Well, the world is pretty big you know. And my long-term goal is to travel the world before I die, starting here – down under. My most recent trip was to a neighbouring city – Sydney. Not only was it my first time there, it was my first time traveling alone. It was brave, adventurous, somewhat lonely and the best thing I had ever done.
I wanted to attend a one-in-a-lifetime regional conference in Sydney, and my sister would have gone with me but she had to study for her final year exams (she is going to be a brilliant dentist) and I initially thought I didn’t want to go anymore. It scares me a little – travel alone. This is not like going shopping alone at Woolies or Coles, this is alone. There were moments of uncertainty, but because “no one could go with me” is a lame excuse, I’m glad I went for it anyway.
I landed safely at 8.20am. The day was gloomy on the first day. Registration started at 4pm and I had no idea what I was going to do until then. It was rainy and I had to find my way to the railway platforms. The signs were pretty clear without Google Maps, so that’s a good start. And so, I took aimless public transport rides and aimless city walks that day until then. The conference center was an hour away from Sydney CBD and I was so glad I was able to find my way there without any trouble.
The conference went on for three days. From day one, I literally DID NOT know anyone except the guy whose mum suggested I attend the conference. At the end of three days, I got to know so many amazing like-minded people like me. I am a natural born introvert, I would usually avoid crowds and speaking directly to people. For some time now, I am trying to be a extroverted introvert, if that makes sense. I still value my alone time a lot, but I have learnt to deal with crowds and other humans.
My flight back to Melbourne is two days after the conference so I explored Sydney. It was amazing as I get to go to places in my own time and in my own pace. I have known to be a super indecisive person but I had to make decisions for myself – where to eat, where to go, what to do… I had to do a lot of walking and winging on my sense of direction.
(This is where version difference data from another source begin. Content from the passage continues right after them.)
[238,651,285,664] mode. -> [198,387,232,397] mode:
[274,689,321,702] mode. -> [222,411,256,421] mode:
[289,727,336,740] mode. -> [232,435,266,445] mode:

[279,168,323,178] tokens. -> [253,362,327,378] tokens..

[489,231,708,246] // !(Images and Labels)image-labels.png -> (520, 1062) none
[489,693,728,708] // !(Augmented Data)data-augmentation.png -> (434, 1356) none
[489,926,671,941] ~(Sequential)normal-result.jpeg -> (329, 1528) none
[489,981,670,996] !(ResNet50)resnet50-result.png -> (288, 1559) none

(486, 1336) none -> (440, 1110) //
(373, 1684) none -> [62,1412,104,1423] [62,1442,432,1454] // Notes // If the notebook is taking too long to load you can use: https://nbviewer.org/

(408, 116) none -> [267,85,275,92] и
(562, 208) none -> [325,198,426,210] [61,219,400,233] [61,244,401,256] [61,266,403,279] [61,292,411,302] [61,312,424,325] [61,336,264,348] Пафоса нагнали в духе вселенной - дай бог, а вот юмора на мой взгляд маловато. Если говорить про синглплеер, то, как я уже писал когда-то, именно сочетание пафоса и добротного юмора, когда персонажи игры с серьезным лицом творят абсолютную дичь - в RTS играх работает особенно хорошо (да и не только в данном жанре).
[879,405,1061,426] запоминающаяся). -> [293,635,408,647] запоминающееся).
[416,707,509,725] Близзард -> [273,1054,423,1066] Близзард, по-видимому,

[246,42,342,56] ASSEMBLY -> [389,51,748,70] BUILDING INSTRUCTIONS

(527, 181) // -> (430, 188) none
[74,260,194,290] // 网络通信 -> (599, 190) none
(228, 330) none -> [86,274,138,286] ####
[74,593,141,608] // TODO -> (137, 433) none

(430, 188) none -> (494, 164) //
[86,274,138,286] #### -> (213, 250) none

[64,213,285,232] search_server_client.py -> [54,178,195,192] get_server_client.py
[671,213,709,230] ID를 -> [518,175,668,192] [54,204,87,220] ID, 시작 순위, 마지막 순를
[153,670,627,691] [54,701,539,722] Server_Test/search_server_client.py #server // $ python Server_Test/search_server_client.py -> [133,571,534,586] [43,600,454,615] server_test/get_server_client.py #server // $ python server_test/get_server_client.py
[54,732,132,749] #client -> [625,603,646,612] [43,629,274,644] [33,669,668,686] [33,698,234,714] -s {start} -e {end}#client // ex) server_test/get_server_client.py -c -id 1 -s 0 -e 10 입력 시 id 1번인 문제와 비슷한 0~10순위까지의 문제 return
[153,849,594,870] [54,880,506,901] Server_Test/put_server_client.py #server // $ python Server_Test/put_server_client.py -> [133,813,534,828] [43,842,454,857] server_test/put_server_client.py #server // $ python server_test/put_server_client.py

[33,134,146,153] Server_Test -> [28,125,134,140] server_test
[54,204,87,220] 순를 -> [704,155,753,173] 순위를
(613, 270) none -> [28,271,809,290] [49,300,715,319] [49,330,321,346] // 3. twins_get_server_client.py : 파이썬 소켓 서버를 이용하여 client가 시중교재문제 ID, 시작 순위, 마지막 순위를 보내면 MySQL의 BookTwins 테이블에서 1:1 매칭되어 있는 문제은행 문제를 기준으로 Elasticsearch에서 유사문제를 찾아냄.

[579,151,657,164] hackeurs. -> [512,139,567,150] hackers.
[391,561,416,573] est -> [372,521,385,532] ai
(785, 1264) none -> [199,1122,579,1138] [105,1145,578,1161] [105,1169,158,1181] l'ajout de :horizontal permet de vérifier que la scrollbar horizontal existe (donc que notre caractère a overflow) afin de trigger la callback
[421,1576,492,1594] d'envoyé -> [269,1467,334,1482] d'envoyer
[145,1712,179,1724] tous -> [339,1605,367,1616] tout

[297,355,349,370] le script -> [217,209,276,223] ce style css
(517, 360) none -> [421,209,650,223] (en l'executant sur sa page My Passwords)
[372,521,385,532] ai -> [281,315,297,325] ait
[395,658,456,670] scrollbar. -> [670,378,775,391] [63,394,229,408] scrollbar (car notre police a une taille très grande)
Sometimes I panic when I made a wrong turn or missed a sign, but otherwise, I have come to know a lot about myself – I totally despise historical sites.
Some more eye-opening facts I discovered on my journey:
1. History is history!
One thing with tour groups that bug me is bringing tourists to all those “famous museums you must go to”, those “historical palaces you must go to”, those “most beautiful tall/special/green/(other adjective)-est buildings in the world”, or those “rock formations you have to see” that happen to look like a dragon but I often struggle to see any resemblance.
While I am okay with walking long distances, nature parks, landmarks, iconic buildings and all, I would 100% ignore historical suggestions on the map. I’m not really interested in dates and wars. I’m more of a experience-it-now person and I soak up different cultures through food ;p (LOVE trying out different cuisines) Now that I am on my own, I can choose to skip places that I have no interest in without worrying about where a group would want to go together.
2. Why not?
Everything is up to me. I make quicker decisions on my own and I don’t need to worry what other people think. No more dilly-dallying asking the whole group if we should all get ice-cream together, or deciding where to go first. I ask myself “Why not?” most of the time. Since I am here, might as well just do it – try that weird looking dish and Oh My Gosh! I want to do that!
Why not indeed?
3. Rely on strangers.
Pictures are documented memories and it is important to me that I appear in some of places I’m at. There is one teeny tiny problem though… I need someone to take a picture for me ever so often. It is a little awkward to ask strangers to take a picture for me. During those times, I appreciate how easy it is to take pictures together with friends, because we can work out which angle works and do silly funny poses.
4. Not afraid to be alone.
I don’t care if you give me looks of pity. It does get annoying when the waitress repeat “just one?” I love doing things by myself, it gives me all the time and space I need. I find it silly to wait for someone when you are starving to death just because you’re too afraid to go to dinner yourself. I have watched movies at the cinema “privately” too. It’s good because I can focus on the movie without anyone whispering comments into my ear and missing one whole scene because we were discussing the previous scene in hushes.
Going solo on this trip has been great and I remind myself again and again that I should travel alone more often. I like being in control of my own itinerary (not to mention budget), and I’m a more confident person. I’ll save up some more money and look forward to my next big city. I am not afraid to face the world on my own.